More importantly, purposefully tracking this information can only result in its misuse, either unintentional or deliberate. Creating and tracking this data only matters if your institutions are considering using that information to take further, harmful action—like infringing upon consumer privacy, inhibiting constitutionally protected purchases by selectively restricting the use of your payment systems, or otherwise withholding your financial services from targeted “disfavored” merchants.

And my favorite part:

Social policy should be debated and determined within our political institutions. Americans are tired of seeing corporate leverage used to advance political goals that cannot muster basic democratic support. The Second Amendment is a fundamental right, but it’s also a fundamental American value. Our financial institutions should stop lending their market power to those who wish to attack that value.

Be advised that we will marshal the full scope of our lawful authority to protect our citizens and consumers from unlawful attempts to undermine their constitutional rights.
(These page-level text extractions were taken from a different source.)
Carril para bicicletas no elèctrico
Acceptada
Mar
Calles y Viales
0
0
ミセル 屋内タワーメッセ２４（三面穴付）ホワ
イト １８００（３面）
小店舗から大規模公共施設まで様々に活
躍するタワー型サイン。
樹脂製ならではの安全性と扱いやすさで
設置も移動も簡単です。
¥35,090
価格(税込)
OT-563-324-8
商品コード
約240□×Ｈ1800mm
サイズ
Please keep that in mind as you consider whether to proceed with adopting and implementing this Merchant Category Code.

Give it to the bastards good and hard, boys and girls.  Make ’em sweat, and make ’em bleed if they ignore you.

Legal Strangulation

Oh, this is nice:

Gabby Giffords’ gun control group, Giffords, is calling on major credit card companies to flag gun and ammunition purchases.

Before I get stuck into this, let me just ask the relevant question first:  who gets control of the “flagged” purchases?

Because if it’s you, or the police, or anyone other than Gun Owners of America, you can all get fucked.

Of course, BankWoke will be only too pleased to get into Giffords’ rancid panties because #AllGunsAreEvil, and there isn’t a single bank that I know who would go against the Big Banks if they decided to do this.  (I wish Nolan Ryan’s R Bank would, but they don’t have any branches around here.  When they do… I’m gone.)

On a more cheery note:

On March 9, 2018, Breitbart News reported that Visa refused to succumb to the pressure, noting that it is not the credit card company’s job to “[set] restrictions on the sale of lawful goods and services.”

And as long as they do, I’ll continue to use Visa.